Thursday, December 06, 2007

A guy I once knew named Doyle used to say something similar to this about recovery, except using the analogy of a large and elegant banquet. He said too many people just get the salad bar and settle for that but completely ignore the rest of the buffet. And it's as if that is the very thing which is missing. To think of the spiritual food, and how the only way we are short changed is by simply not taking advantage of all this life truly has to offer us. By turning to material things, which will always be limited and leave us wanting.

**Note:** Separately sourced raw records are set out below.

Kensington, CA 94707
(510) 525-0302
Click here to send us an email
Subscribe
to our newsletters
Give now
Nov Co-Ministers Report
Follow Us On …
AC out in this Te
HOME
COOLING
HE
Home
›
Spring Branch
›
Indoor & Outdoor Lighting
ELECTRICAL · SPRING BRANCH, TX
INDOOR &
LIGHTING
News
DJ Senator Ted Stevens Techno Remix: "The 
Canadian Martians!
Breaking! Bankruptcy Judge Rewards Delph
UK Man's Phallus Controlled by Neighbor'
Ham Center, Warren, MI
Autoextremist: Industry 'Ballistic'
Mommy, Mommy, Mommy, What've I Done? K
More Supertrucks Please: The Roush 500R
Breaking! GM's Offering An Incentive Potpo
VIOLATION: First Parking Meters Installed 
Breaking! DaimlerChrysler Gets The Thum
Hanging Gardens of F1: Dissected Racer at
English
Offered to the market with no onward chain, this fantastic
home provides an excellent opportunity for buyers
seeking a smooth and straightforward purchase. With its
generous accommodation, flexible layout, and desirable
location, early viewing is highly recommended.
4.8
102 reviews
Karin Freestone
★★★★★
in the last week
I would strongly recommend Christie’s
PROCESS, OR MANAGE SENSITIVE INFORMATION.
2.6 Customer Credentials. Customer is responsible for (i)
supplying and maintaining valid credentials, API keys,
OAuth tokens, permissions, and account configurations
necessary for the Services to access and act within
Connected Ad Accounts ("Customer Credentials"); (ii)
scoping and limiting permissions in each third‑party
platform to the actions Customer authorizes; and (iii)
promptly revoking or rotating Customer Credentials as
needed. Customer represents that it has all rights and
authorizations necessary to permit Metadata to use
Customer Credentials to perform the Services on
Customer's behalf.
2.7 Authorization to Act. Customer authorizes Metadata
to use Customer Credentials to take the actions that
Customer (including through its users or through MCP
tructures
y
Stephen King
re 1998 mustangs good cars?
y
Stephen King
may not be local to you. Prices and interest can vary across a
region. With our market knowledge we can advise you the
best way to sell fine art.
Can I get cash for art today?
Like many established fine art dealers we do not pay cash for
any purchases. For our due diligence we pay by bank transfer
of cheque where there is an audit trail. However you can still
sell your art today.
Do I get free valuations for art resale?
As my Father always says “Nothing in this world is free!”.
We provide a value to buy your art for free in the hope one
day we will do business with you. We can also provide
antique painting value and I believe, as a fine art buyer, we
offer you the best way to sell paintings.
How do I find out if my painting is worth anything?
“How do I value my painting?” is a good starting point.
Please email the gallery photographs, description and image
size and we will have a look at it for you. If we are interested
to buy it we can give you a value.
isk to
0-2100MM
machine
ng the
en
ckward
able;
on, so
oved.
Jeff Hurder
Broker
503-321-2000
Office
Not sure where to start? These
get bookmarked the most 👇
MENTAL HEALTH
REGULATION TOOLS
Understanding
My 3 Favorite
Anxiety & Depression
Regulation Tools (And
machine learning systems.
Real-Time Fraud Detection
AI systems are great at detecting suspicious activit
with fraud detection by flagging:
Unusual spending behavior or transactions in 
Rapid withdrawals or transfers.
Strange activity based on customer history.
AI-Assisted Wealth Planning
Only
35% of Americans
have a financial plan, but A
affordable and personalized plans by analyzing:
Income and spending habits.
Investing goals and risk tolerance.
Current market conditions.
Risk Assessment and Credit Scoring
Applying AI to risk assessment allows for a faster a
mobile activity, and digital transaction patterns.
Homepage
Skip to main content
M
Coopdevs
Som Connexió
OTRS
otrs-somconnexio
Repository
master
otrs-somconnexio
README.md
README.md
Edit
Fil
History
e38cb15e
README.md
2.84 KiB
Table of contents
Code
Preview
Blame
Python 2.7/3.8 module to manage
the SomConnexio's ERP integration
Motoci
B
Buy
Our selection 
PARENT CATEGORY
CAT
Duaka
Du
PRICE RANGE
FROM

"I was raised to believe that the quality of a man's life would greatly increas, not with the gain of status or success, not by his heart's knowing romance or by prosperity in industry or academia, but by his nearness to God...God bestows three blessings on man: to feed him like birds, to dress him like flowers, and befriend him as a confidant. Too many take the first two and neglect the last. Sooner or later you figure out life is constructed specifically and brilliantly to squeeze a man into association with the Owner of heaven. It is a struggle, with labor pains and thorny landscape, bloody hands and a sweaty brow, head in hands, moments of severe loneliness and questioning, moments of ache and desire. All this leads us to God, I think... Life is a dance toward God... And the dance is not so graceful as we might want. While we glide and swing our practiced sway, God crowds our feet, bumps our toes, and scuffs our shoes. So we learn to dance with the One who made us. And it is a difficult dance to learn, because its steps are foreign...And I think to myself, There is nothing I am missing. I have everything I was supposed to have to experience the magnitude of this story, to dance with God." --Domald Miller, Through Painted Deserts: Light God and Beauty on the Open Road.